— Passage provided —
June 21, 2013

A quitter never wins

The impasse in the peace negotiations between the Government of the Republic of the Philippines (GPH) and the National Democratic Front of the Philippines (NDFP) brings to mind a popular tagline coined by the late Manuel Uy, a highly successful wholesaler of sweepstakes tickets from the late fifties onwards, to wit, "Ang nagwawagi ay di umaayaw; ang umaayaw ay di nagwawagi."  (A winner never quits; a quitter never wins.)

Odd and facetious as it may sound, this is the dilemma that the GPH under the administration of President Benigno Aquino III  now faces.  The GPH wants to quit the peace talks but it doesn’t want to appear to be losing in this arena of battle with the revolutionary movement.  At the same time, it loathes to concede that the NDFP is scoring political points at the peace table that is why the latter persists in negotiations despite seemingly insurmountable differences with the GPH.

The GPH has announced that it has had it with the NDFP: that the peace talks are going nowhere (whether the regular track referring to the formal peace negotiations or the “special track” initiated by the NDFP meaning the negotiations for arriving at an immediate truce and alliance between the two warring parties); that the NDFP’s adamant refusal to enter into a long-term if not permanent ceasefire bespeaks of its lack of sincerity since the peace talks are primarily about stilling the guns of war; in the meanwhile the NPA, although much reduced in strength, continues to ambush and kill soldiers, police and civilians in a protracted armed struggle (in many instances,  just as the AFP declared the area as "cleared" or "insurgency-free") that the CPP/NPA/NDFP matches with protracted peace talks aimed only at attaining belligerency status and the release of its detained leaders; and that the GPH is "talking to the wrong people" since the NDFP negotiating panel appears not to have control over its ground forces.

— Data for analysis —

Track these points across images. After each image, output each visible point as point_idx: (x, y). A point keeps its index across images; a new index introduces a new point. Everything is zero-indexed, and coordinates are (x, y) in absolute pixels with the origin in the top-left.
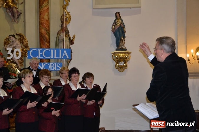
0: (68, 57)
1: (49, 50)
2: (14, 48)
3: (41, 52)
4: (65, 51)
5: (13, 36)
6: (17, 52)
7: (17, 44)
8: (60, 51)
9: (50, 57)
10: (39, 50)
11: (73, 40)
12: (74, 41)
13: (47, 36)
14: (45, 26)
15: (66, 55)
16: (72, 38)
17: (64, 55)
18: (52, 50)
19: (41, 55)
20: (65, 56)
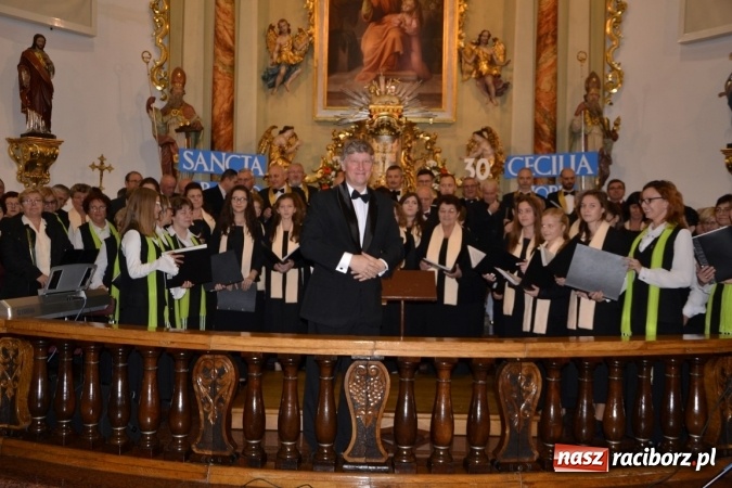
0: (590, 172)
1: (548, 157)
2: (478, 158)
3: (531, 162)
4: (584, 159)
5: (479, 133)
6: (483, 165)
7: (484, 150)
8: (573, 157)
9: (549, 173)
10: (527, 159)
11: (614, 131)
12: (618, 133)
13: (546, 128)
14: (543, 104)
15: (587, 165)
16: (612, 126)
17: (581, 166)
18: (554, 158)
19: (531, 170)
20: (584, 170)
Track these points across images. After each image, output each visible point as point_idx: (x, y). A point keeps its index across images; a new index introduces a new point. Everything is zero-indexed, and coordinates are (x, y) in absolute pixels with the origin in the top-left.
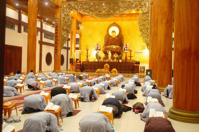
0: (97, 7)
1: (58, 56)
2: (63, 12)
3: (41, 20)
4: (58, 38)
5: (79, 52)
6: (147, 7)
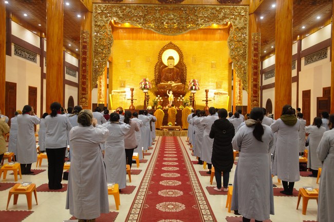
0: (158, 15)
1: (87, 101)
2: (96, 22)
3: (41, 34)
4: (88, 68)
5: (119, 92)
6: (242, 19)
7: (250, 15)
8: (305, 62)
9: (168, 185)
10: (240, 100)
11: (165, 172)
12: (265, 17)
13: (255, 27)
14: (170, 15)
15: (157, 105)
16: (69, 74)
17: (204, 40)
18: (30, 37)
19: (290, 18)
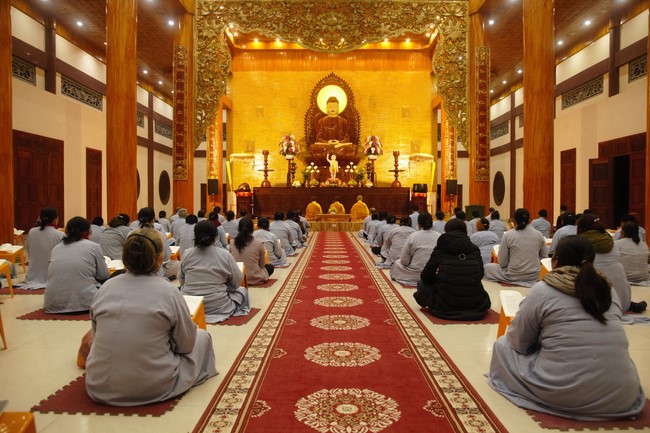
1: (186, 171)
4: (186, 112)
5: (242, 158)
6: (458, 23)
7: (470, 16)
8: (563, 104)
9: (332, 305)
10: (453, 170)
11: (325, 282)
12: (496, 22)
13: (480, 37)
14: (330, 16)
15: (310, 180)
16: (159, 132)
17: (389, 69)
18: (89, 65)
19: (549, 6)
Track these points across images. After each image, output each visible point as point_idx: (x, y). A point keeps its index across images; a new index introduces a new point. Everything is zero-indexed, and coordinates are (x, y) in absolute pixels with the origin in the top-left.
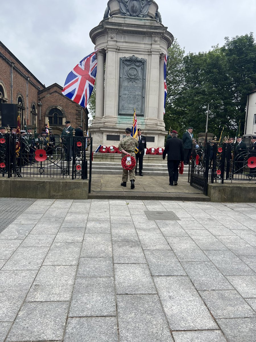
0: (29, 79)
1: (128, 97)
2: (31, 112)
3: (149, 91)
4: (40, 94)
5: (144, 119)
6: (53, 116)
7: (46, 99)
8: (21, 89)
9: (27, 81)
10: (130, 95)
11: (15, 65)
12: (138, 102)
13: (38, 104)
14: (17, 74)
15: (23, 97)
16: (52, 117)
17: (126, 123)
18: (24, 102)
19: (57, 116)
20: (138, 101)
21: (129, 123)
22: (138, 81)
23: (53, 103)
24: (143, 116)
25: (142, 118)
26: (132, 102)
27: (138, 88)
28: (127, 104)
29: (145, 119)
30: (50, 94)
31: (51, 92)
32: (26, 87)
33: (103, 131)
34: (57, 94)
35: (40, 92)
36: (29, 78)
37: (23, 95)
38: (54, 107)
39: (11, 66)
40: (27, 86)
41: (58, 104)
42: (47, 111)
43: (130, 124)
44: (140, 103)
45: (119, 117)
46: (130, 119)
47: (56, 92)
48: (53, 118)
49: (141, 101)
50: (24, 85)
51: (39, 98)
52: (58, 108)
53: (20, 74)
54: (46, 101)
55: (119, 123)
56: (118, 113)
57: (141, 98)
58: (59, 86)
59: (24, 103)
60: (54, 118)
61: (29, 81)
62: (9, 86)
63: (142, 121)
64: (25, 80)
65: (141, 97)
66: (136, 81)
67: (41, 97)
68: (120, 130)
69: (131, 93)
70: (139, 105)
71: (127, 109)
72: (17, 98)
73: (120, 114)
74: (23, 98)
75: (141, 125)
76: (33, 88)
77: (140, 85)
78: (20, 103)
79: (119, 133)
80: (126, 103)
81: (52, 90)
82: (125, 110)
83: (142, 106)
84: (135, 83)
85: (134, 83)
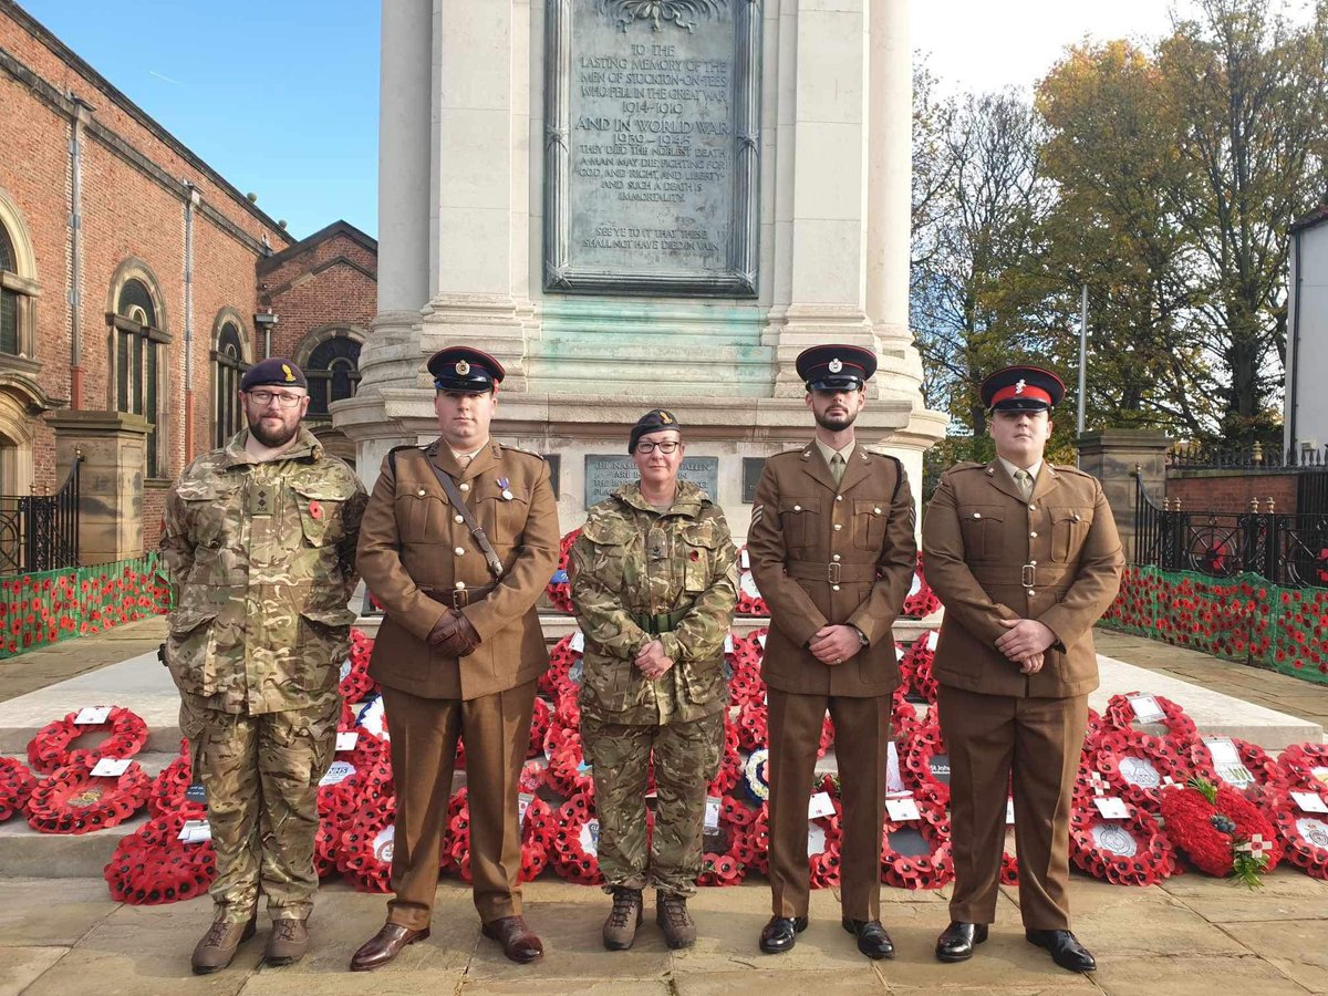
0: (195, 197)
1: (617, 149)
2: (213, 355)
3: (794, 92)
4: (269, 271)
5: (758, 322)
6: (332, 375)
7: (295, 298)
8: (145, 242)
9: (188, 207)
10: (634, 129)
11: (95, 114)
12: (704, 184)
13: (259, 319)
14: (119, 164)
15: (154, 282)
16: (325, 380)
17: (608, 354)
18: (162, 304)
19: (346, 374)
20: (708, 177)
21: (639, 354)
22: (704, 18)
23: (329, 313)
24: (744, 292)
25: (744, 310)
26: (653, 182)
27: (702, 70)
28: (617, 204)
29: (767, 322)
30: (316, 271)
31: (318, 264)
32: (177, 233)
33: (409, 425)
34: (346, 273)
35: (267, 264)
36: (200, 192)
37: (160, 274)
38: (334, 333)
39: (73, 120)
40: (186, 229)
41: (350, 318)
42: (302, 352)
43: (642, 362)
44: (719, 191)
45: (557, 304)
46: (647, 319)
47: (342, 261)
48: (329, 383)
49: (727, 172)
50: (168, 226)
51: (263, 293)
52: (352, 335)
53: (140, 168)
54: (295, 305)
55: (548, 352)
56: (545, 279)
57: (728, 154)
58: (355, 235)
59: (164, 311)
60: (333, 380)
61: (199, 209)
62: (60, 221)
63: (744, 340)
64: (174, 201)
65: (730, 140)
66: (686, 15)
67: (270, 287)
68: (557, 415)
69: (642, 116)
70: (713, 208)
71: (618, 245)
72: (113, 283)
73: (555, 286)
74: (157, 288)
75: (737, 365)
76: (228, 242)
77: (721, 50)
78: (136, 308)
79: (556, 435)
80: (605, 197)
81: (324, 254)
82: (600, 254)
83: (738, 217)
84: (675, 33)
85: (670, 36)
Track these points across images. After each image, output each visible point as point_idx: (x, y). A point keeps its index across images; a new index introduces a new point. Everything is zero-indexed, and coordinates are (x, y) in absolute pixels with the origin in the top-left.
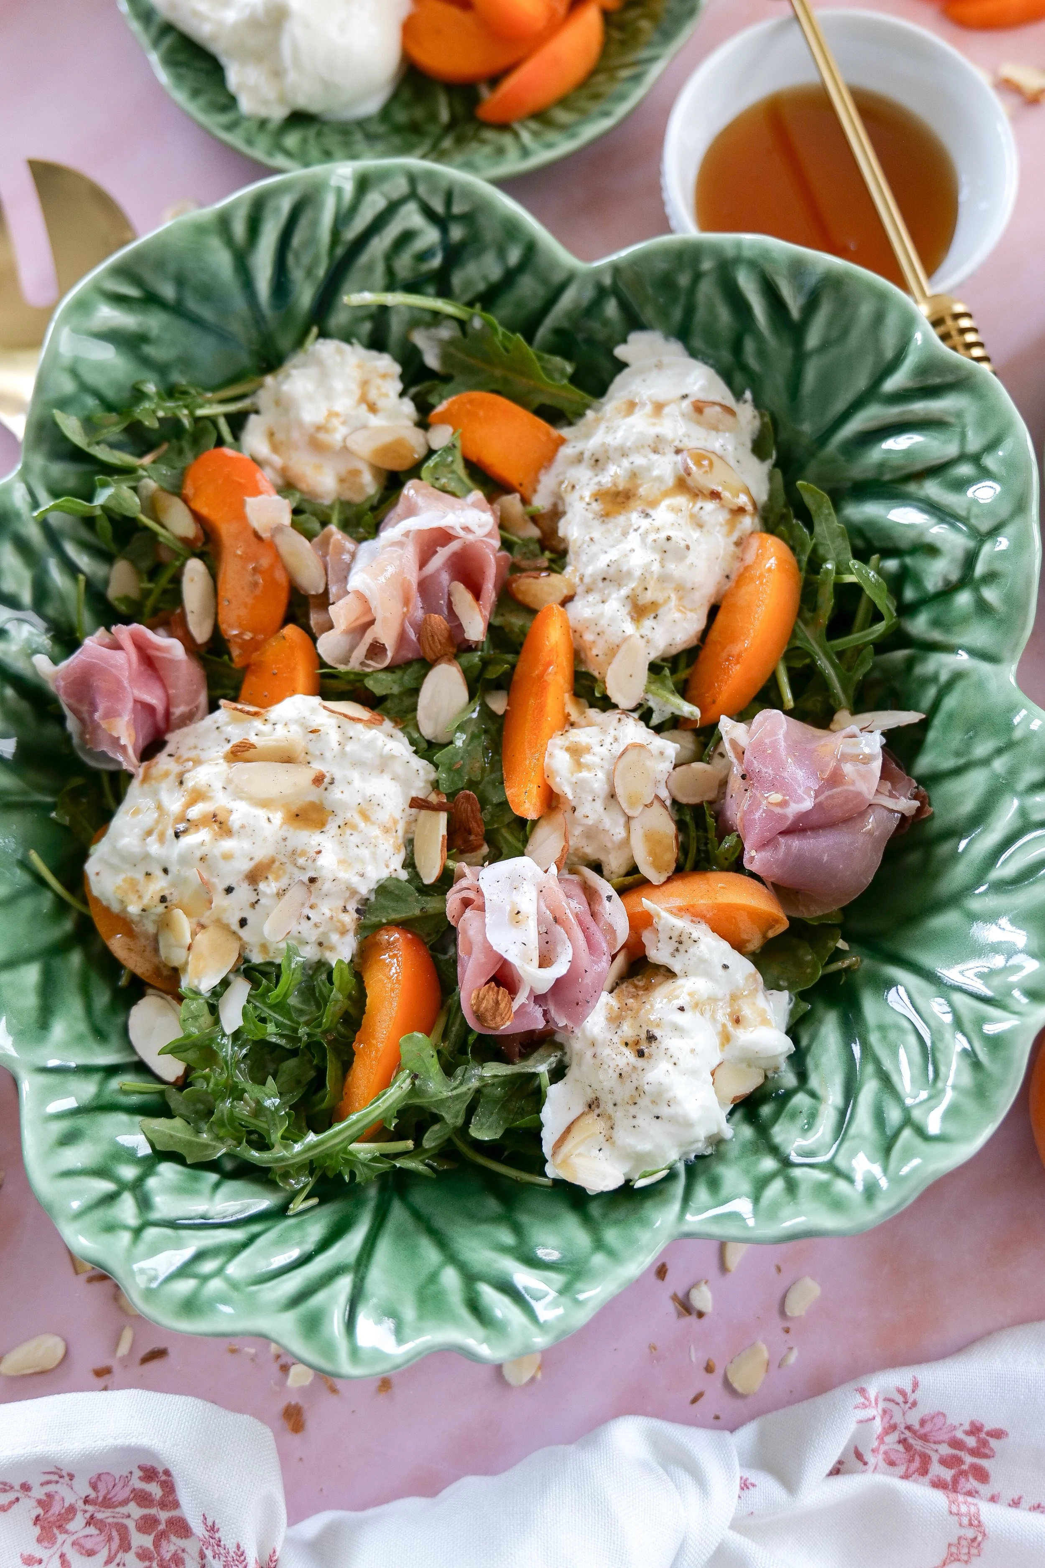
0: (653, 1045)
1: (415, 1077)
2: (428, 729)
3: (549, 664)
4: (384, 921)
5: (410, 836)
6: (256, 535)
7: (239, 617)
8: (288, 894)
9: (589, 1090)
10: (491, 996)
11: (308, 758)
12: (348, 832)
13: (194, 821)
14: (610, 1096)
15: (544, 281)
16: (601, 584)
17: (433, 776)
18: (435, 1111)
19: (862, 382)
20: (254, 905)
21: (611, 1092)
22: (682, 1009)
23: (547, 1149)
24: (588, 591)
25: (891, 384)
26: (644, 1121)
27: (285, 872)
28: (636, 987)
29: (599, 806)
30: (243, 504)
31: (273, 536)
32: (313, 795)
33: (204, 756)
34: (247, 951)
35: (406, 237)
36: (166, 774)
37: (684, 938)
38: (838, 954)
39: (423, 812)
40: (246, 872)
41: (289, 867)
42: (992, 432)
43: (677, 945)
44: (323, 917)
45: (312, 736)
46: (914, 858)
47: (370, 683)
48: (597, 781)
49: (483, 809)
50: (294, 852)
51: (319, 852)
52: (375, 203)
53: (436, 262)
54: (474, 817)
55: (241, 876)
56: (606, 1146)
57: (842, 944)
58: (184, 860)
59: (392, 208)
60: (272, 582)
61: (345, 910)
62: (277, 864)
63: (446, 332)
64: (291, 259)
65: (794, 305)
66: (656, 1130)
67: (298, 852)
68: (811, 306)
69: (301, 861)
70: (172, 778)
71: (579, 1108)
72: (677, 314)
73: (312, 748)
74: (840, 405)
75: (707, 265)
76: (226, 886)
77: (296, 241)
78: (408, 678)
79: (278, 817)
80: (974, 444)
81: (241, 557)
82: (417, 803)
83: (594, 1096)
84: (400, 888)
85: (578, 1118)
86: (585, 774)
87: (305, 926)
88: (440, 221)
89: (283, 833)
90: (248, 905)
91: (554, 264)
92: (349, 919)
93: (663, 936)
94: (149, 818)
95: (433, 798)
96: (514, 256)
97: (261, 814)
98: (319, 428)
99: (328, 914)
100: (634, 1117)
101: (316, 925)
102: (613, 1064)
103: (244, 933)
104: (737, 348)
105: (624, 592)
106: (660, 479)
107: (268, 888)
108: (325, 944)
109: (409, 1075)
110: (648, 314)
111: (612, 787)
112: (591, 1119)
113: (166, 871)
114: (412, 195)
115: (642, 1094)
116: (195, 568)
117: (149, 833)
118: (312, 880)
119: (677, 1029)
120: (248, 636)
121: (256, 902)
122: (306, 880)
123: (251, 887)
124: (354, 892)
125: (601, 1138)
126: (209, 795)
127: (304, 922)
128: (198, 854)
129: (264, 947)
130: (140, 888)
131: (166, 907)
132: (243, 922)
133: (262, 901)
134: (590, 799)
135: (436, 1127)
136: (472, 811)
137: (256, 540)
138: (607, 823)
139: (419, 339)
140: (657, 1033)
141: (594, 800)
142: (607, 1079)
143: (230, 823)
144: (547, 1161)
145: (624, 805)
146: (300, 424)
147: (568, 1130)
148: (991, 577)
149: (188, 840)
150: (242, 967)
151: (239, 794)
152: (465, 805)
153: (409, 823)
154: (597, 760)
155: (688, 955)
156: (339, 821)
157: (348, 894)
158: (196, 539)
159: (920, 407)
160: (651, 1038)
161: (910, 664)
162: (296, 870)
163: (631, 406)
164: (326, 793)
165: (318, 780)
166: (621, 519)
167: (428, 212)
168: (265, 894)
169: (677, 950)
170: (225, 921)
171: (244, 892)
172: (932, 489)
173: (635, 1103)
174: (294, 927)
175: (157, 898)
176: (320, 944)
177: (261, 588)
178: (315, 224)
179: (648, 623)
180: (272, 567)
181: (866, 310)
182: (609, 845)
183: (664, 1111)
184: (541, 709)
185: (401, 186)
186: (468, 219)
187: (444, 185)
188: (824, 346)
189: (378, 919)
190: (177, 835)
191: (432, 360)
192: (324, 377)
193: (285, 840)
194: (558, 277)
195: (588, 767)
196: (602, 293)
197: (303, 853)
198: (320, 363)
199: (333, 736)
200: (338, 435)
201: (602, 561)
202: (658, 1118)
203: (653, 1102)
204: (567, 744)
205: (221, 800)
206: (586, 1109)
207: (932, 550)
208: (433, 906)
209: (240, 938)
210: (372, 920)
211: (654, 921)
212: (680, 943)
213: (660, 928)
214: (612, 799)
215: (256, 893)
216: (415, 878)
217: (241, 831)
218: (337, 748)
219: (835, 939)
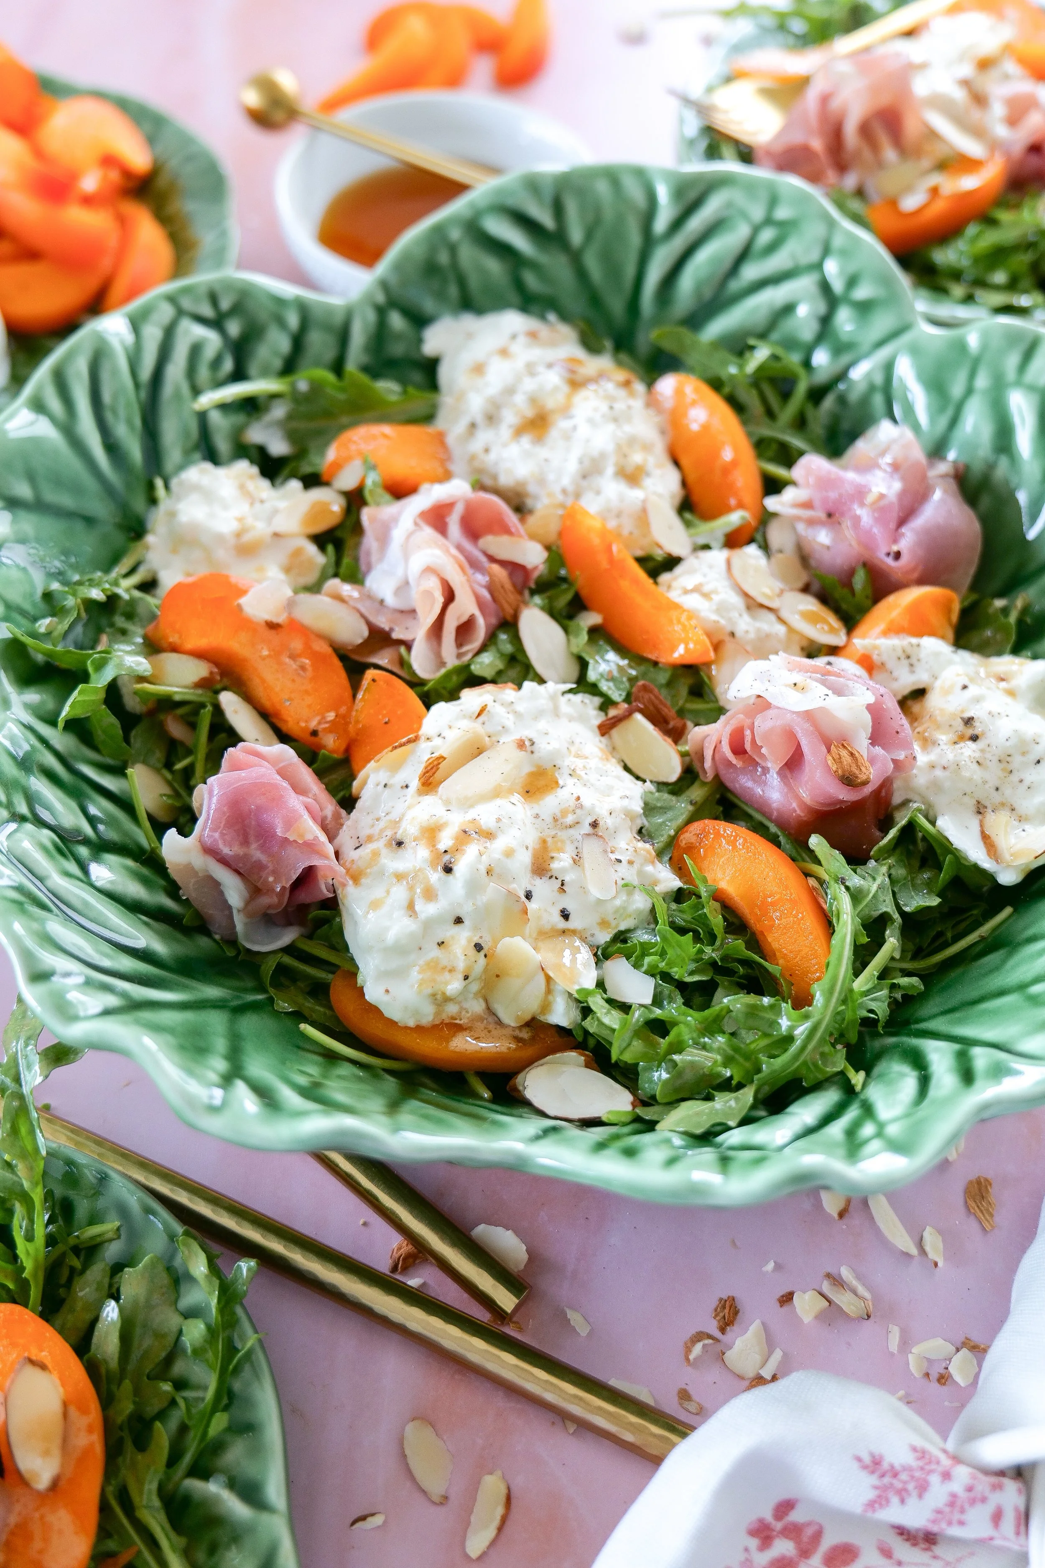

— Work item A —
Answer these from the peace talks column:
(i) Who coined the tagline "Ang nagwawagi ay di umaayaw; ang umaayaw ay di nagwawagi."?
(ii) Under which president's administration does the GPH face the dilemma described?
(iii) According to the GPH, what are the peace talks primarily about?
— Work item B —
Reproduce the part of the peace talks column from "Odd and facetious" to "with the GPH.", word for word.
— Work item C —
Does each statement agree with the peace talks column? Answer yes or no, and quote the words that decide it.
(i) The NPA is described as much reduced in strength.
(ii) The NDFP has agreed to a long-term ceasefire.
(iii) Manuel Uy began wholesaling sweepstakes tickets in the late seventies.

— Your response A —
(i) Manuel Uy, a highly successful wholesaler of sweepstakes tickets
(ii) President Benigno Aquino III
(iii) Stilling the guns of war

— Your response B —
Odd and facetious as it may sound, this is the dilemma that the GPH under the administration of President Benigno Aquino III  now faces.  The GPH wants to quit the peace talks but it doesn’t want to appear to be losing in this arena of battle with the revolutionary movement.  At the same time, it loathes to concede that the NDFP is scoring political points at the peace table that is why the latter persists in negotiations despite seemingly insurmountable differences with the GPH.

— Your response C —
(i) Yes: "although much reduced in strength"
(ii) No: "the NDFP’s adamant refusal to enter into a long-term if not permanent ceasefire"
(iii) No: "from the late fifties onwards"